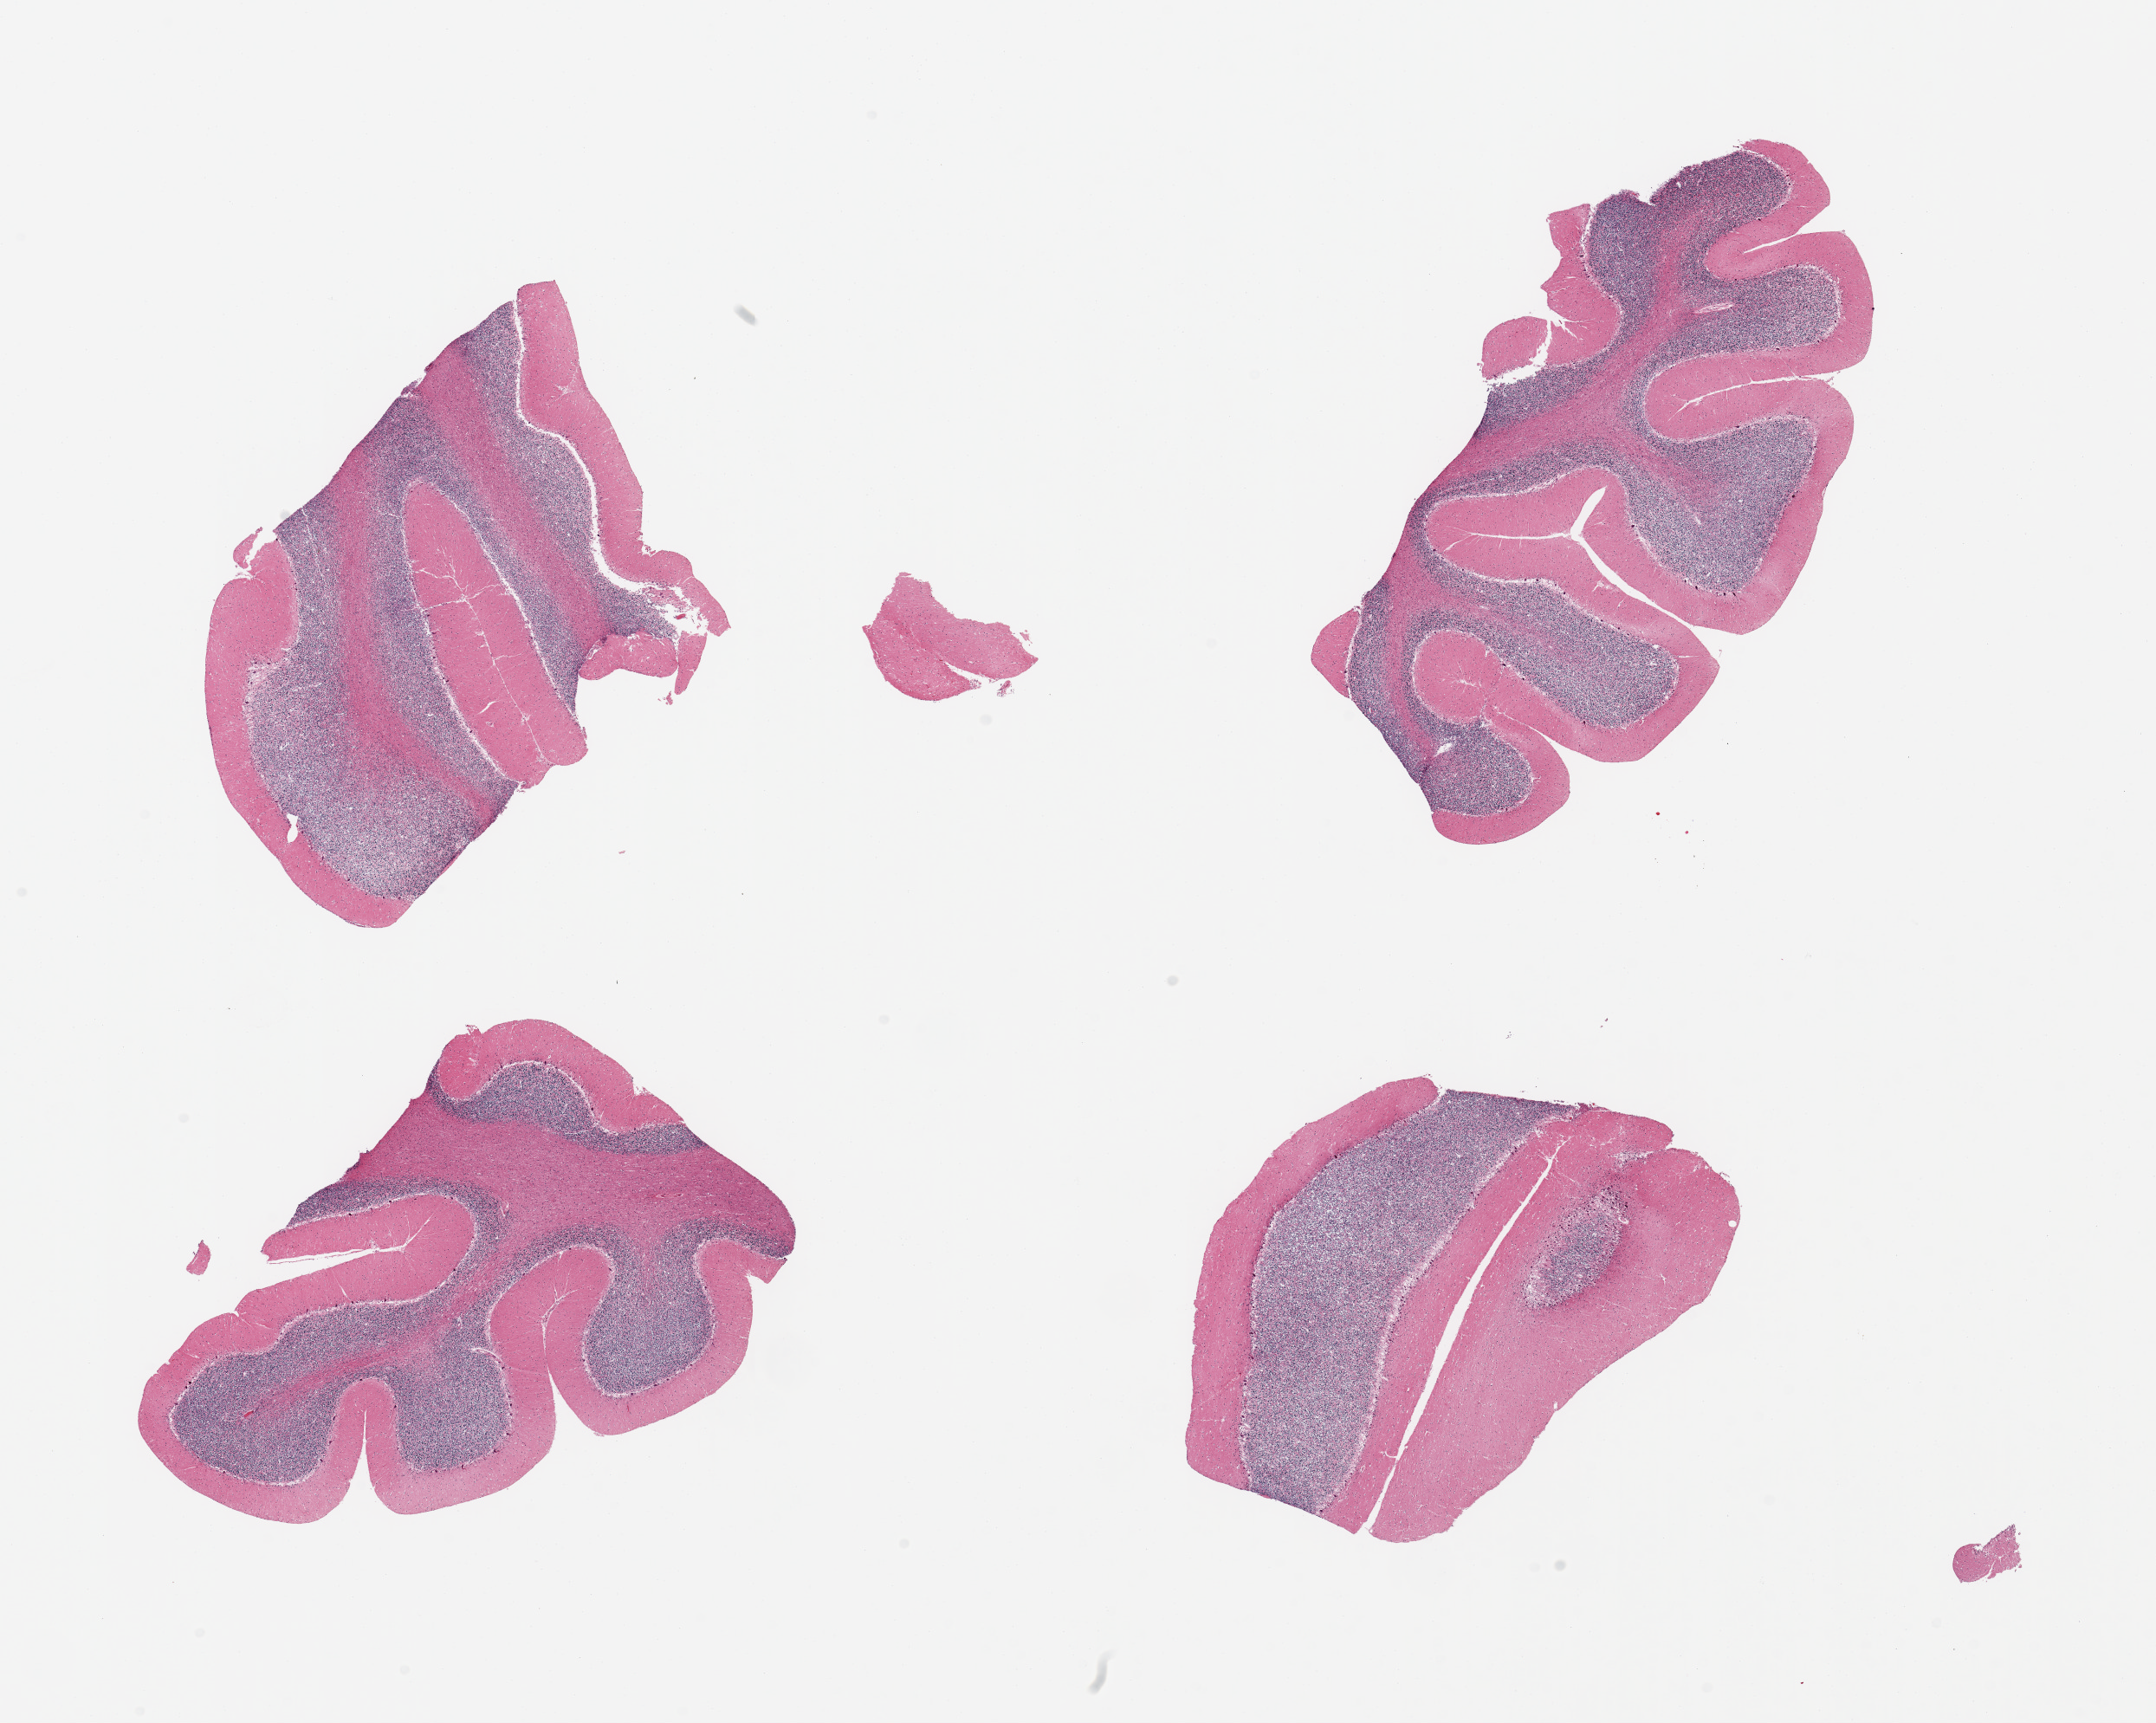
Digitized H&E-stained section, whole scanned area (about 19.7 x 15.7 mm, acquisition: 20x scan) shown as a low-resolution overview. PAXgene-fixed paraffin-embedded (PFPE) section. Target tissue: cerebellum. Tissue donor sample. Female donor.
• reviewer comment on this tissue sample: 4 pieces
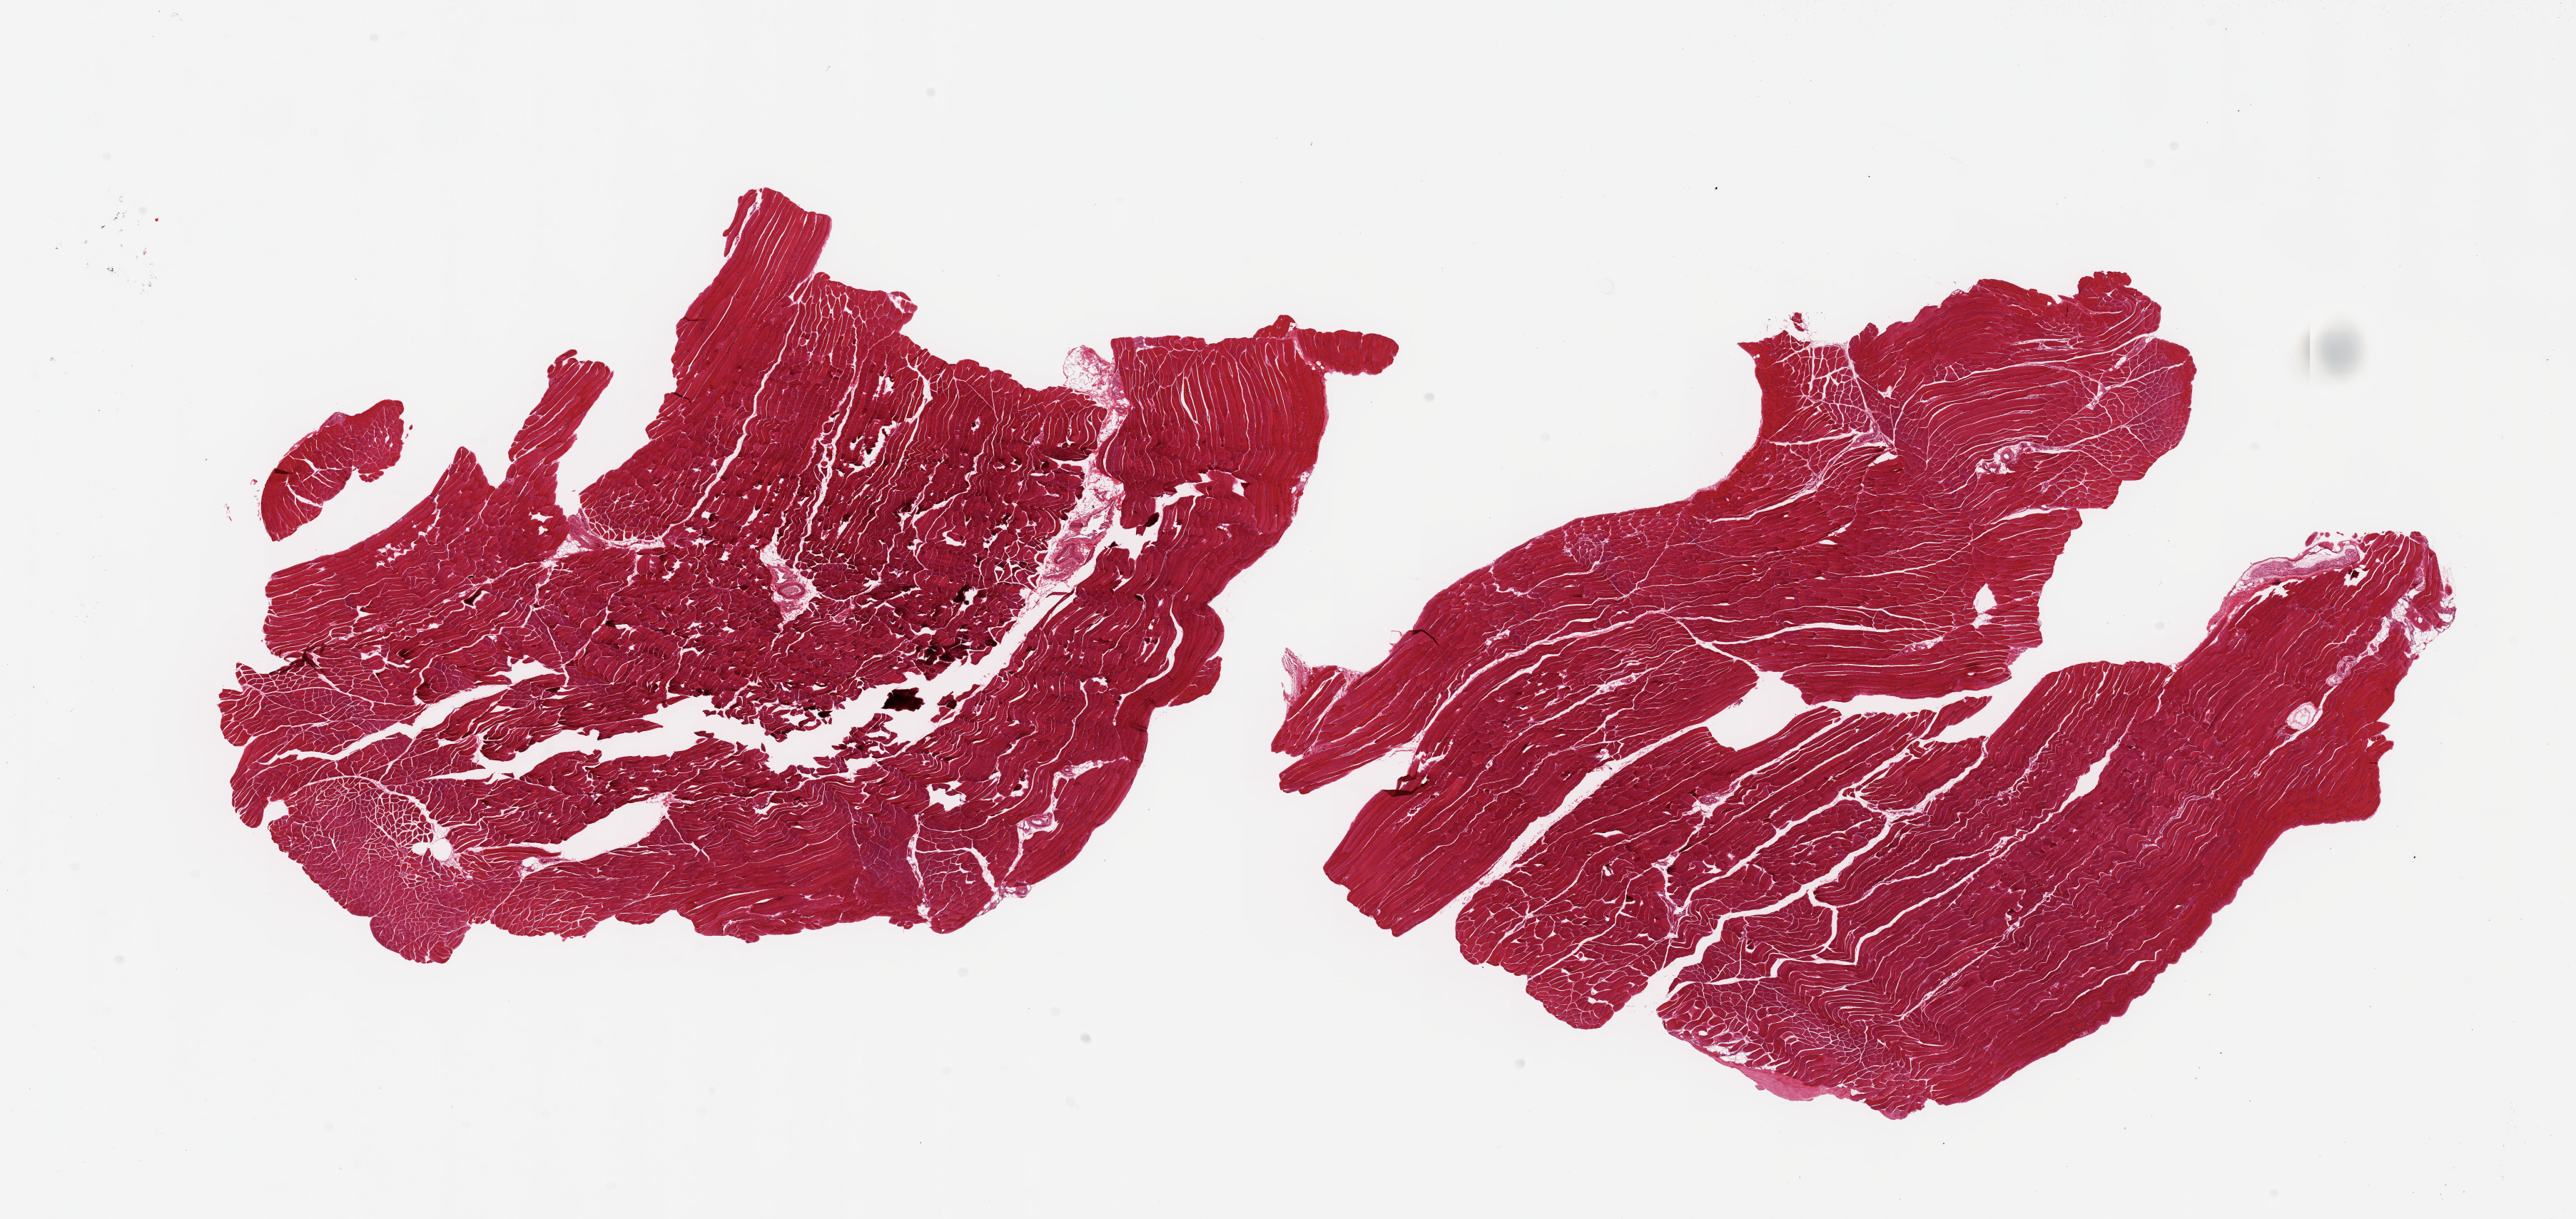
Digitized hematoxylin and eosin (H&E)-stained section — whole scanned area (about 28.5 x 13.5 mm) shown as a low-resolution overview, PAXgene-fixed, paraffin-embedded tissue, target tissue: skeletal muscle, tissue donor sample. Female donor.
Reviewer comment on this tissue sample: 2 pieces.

WORK ORDER
With images omitted, retype the data word for word.

TASK RESULT
Digitized H&E-stained section, whole scanned area (about 19.7 x 15.7 mm, acquisition: 20x scan) shown as a low-resolution overview. PAXgene-fixed paraffin-embedded (PFPE) section. Target tissue: cerebellum. Tissue donor sample. Female donor.
• reviewer comment on this tissue sample: 4 pieces
Digitized hematoxylin and eosin (H&E)-stained section — whole scanned area (about 28.5 x 13.5 mm) shown as a low-resolution overview, PAXgene-fixed, paraffin-embedded tissue, target tissue: skeletal muscle, tissue donor sample. Female donor.
Reviewer comment on this tissue sample: 2 pieces.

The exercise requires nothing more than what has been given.